--- TASK REQUIREMENTS ---
Write out all of the data below line for line, with no changes to the wording. Leave the pictures out of your answer.

--- DATASET EXCERPTS ---
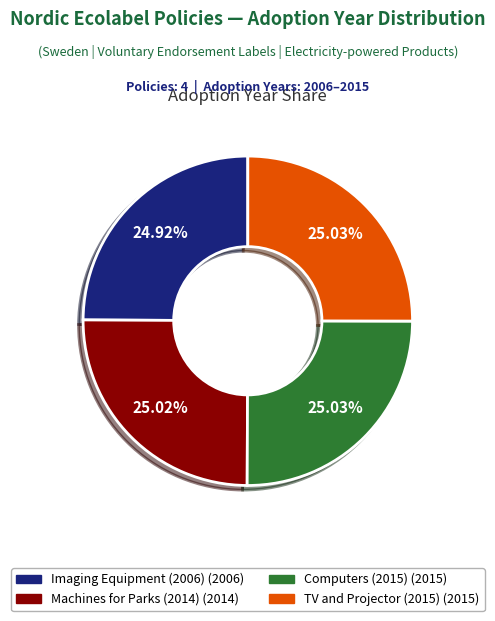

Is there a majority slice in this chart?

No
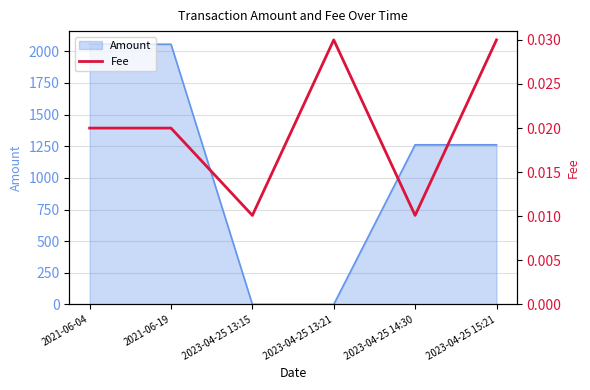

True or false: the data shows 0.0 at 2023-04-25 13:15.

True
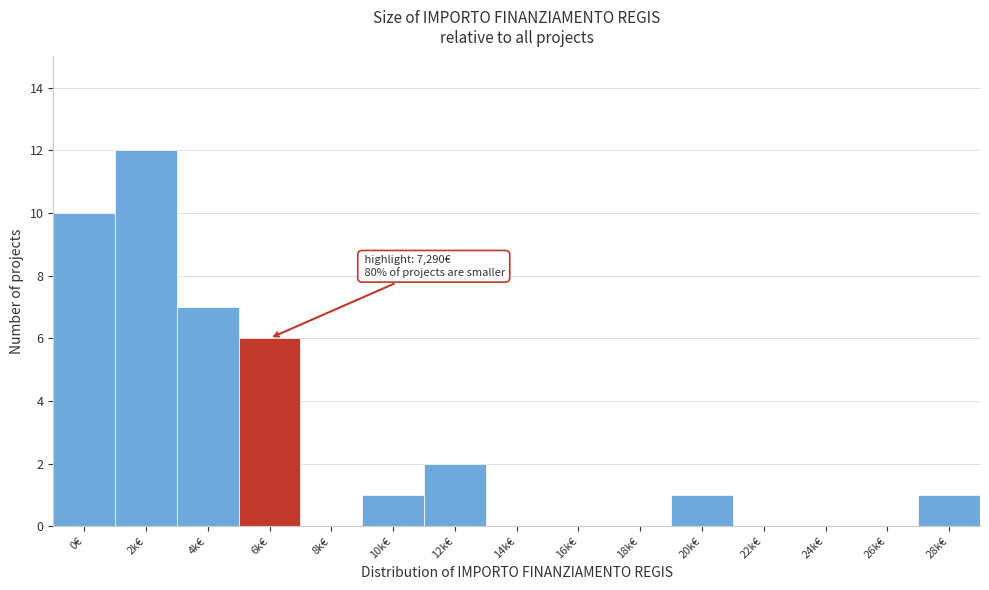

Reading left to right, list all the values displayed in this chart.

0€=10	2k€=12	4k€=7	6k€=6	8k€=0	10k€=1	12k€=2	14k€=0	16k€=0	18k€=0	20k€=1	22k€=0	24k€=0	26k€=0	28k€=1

--- RESULT ---
Is there a majority slice in this chart?

No

True or false: the data shows 0.0 at 2023-04-25 13:15.

True

Reading left to right, list all the values displayed in this chart.

0€=10	2k€=12	4k€=7	6k€=6	8k€=0	10k€=1	12k€=2	14k€=0	16k€=0	18k€=0	20k€=1	22k€=0	24k€=0	26k€=0	28k€=1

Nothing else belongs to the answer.